A gleaming little gem of a museum

The Pittsburgh Post-Gazette today offers a nice overview of the new museum in town, Butler’s Maridon Museum, founded by Mary Hulton Phillips.

The institution she willed into being is a gleaming little gem of a museum, a gift to its street, its city and its region. Here or anywhere there is nothing quite like it, offering an idiosyncratic introduction to Chinese and Japanese art through the eyes of an American collector.

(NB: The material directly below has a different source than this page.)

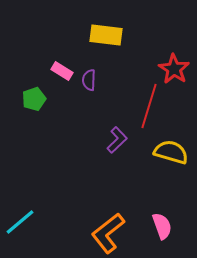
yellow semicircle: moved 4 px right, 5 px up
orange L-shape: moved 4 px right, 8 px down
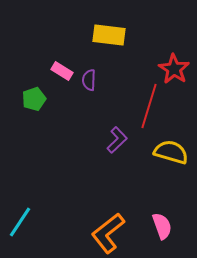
yellow rectangle: moved 3 px right
cyan line: rotated 16 degrees counterclockwise
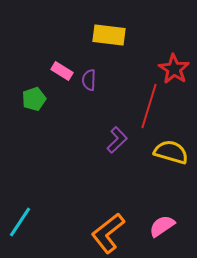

About half of the museum’s collection is on view in four galleries; most of the rest is in a study gallery for scholars and will be rotated into exhibits.
The wide-ranging Asian collection comprises more than 400 jade and ivory sculptures, tapestries, furniture, landscape paintings, scrolls and artifacts. The museum also houses more than 300 pieces of Meissen porcelain, one of the largest private collections in the country, with several pieces dating to the earliest days of production in the 18th century. The theme that unites these disparate objects and cultures is the human figure, to which Phillips was consistently attracted.

“They tell stories,” she said. “The Meissen pieces are very humorous, and that attracted me.”

Although the museum lies on my regular jogging route, I haven’t yet visited. But I’m interested particularly by the reported quirkiness of the collection. And I have thought all along that the little window that houses Mrs. Phillips’s first collected piece looks very like a drive-through window.